## DIRECTIONS:
1 > Reproduce the passage on the Three Rivers Film Festival word for word, from "Through no real" up to and including "really loved film.".
2 > Write the next stretch of the Three Rivers Film Festival essay, picking up right after its last sentence.

## SOURCE DOCUMENT:
I remember leading a pack of college freshman through the then-unknown wilds of North Oakland to a Three Rivers Film Festival screening of Luis Buñuel’s The Discreet Charm of Bourgeoisie (1972) in the fall of 2000. I was in charge of that expedition because I was the most intrepid member of my new peer group, and the one most enthusiastic about film. I’ve come a long way since then: I’m older, wiser, and I have a one or two thousand more movies under my belt. But while I have unquestionably acquired a great deal of knowledge and experience since my first 3RFF, until recently I was afraid that I had lost something important, too: the passionate curiosity about film that once inspired me to lead a group of near-strangers away from the friendly confines of our campus through the darkening streets of two unfamiliar, and therefore threatening, neighborhoods (two because we got lost and ended up in Shadyside) in search of a “Melwood Screening Room” that for all we knew for sure didn’t even exist.

Through no real fault of its own, the 3RFF has been more of a burden than a blessing to me of late. In 2006, when I was thinking of pursuing a career as a film critic, it presented me with an exciting opportunity to cover an event that was important to me for a web publication that I respected (David Hudson’s GreenCine Daily, which is now in the hands of Aaron Hillis; the dispatches I wrote can be found here and here). But consequently in 2007, after I had made the decision to delay those plans, it served as a doubt-inducing reminder of a road not taken. By the time the festival rolled around last year I had made peace with the choice I’d made in 2007, but I was dismayed to find that I was willing to settle for seeing only a handful of movies on the grounds that I was “too busy,” which caused this self-professed cinephile to wonder just how much he really loved film.

[Recorded data]
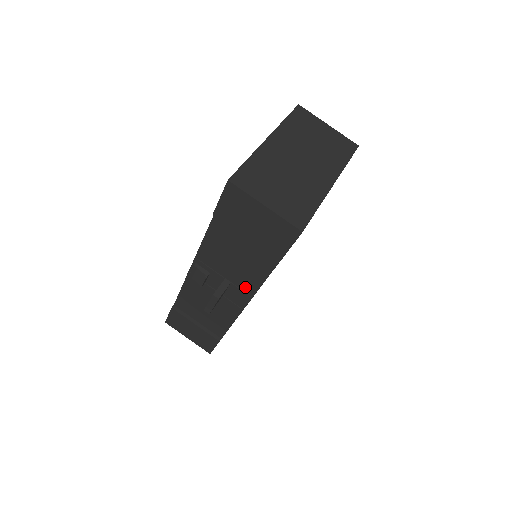
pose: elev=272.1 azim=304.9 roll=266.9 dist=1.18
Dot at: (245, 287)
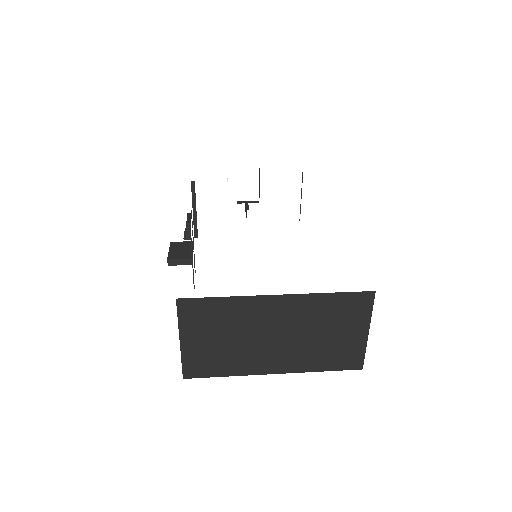
Dot at: occluded
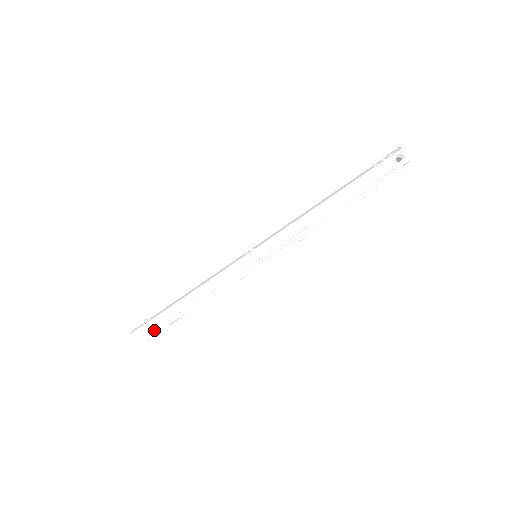
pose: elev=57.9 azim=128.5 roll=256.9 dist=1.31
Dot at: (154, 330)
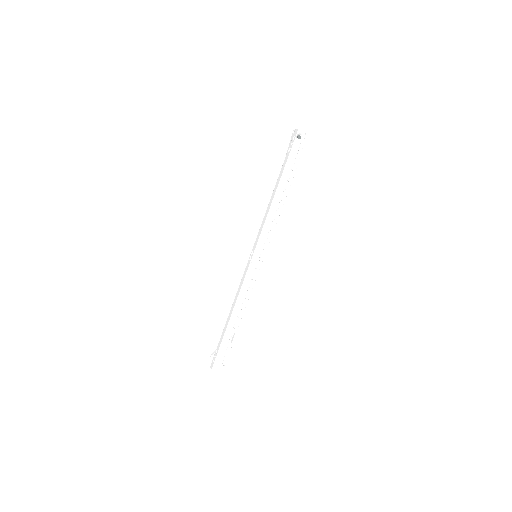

## EXERCISE ANSWERS:
1 >
Through no real fault of its own, the 3RFF has been more of a burden than a blessing to me of late. In 2006, when I was thinking of pursuing a career as a film critic, it presented me with an exciting opportunity to cover an event that was important to me for a web publication that I respected (David Hudson’s GreenCine Daily, which is now in the hands of Aaron Hillis; the dispatches I wrote can be found here and here). But consequently in 2007, after I had made the decision to delay those plans, it served as a doubt-inducing reminder of a road not taken. By the time the festival rolled around last year I had made peace with the choice I’d made in 2007, but I was dismayed to find that I was willing to settle for seeing only a handful of movies on the grounds that I was “too busy,” which caused this self-professed cinephile to wonder just how much he really loved film.

2 >
This year, though, the 3RFF catches me in a good place, and at a good time. For the first time in the ten years I’m not taking any classes this fall, so I won’t have school-related scheduling conflicts to contend with or any papers distracting me from the films I choose to see. I’m happy with who I am and what I’m doing with my life, enough so that I feel comfortable putting everything on hold for two weeks while I really dive into the festival and experience it to the utmost. I’m looking forward to wrestling with films, to asking hard questions about what they’re doing and why they matter. To trying my hand at honest-to-goodness film criticism again, and to once more playing Moses to the cine-curious peoples of Pittsburgh, as I first did a decade ago. The thrill, it appears to be back, ladies and germs. So let’s have some fun together, you and I!

* * *

A film festival like the 3RFF can be judged on the basis of how many different kinds of experiences it offers moviegoers. Although I’ve only seen two of the films playing this year, a perusal of the festival lineup certainly suggests that the current installment of the 3RFF is likely to be successful in this regard.

People looking for an event, something they can talk about with their friends afterward, need look no further than the opening night festivities, which include a gala reception at Filmmakers’ Melwood Screening Room, a Pre-Opening Festival Cocktail Party at the Concept Art Gallery in Regent Square, and three different films that are each promise to be discussion-worthy, if nothing else. I personally will opt to see The Imaginarium of Doctor Parnassus (2009), the latest film by Terry Gilliam, which is notable for being the late Heath Ledger’s final screen appearance. After Ledger died before the end of filming, Gilliam enlisted three other actors — Johnny Depp, Jude Law, and Colin Farrell — to fill in for him so that the movie could be finished. Although the critical reaction to this film has been mixed, the consensus seems to be that Gilliam’s handling of this unfortunate situation is ingenious, and that the film is worth seeing if for no other reason than to see how exactly it was done.

Precious: Based on the Novel “Push” by Sapphire (2009) also has a great deal of buzz surrounding it. Although Precious recently became the first film ever to win audience awards at both the Toronto and Sundance Film Festivals, it has also attracted its share of vehement detractors, for instance Slant Magazine’s Ed Gonzalez, who called it “one for the Stuff White People Like canon.” Assuming Roger Ebert is right that the film is “all but certain to win a place on the expanded list of the Academy’s 10 ‘best picture’ nominees,” this film should spark even more interesting discussions down the road, so it might be nice to get a jump start on forming your own opinion.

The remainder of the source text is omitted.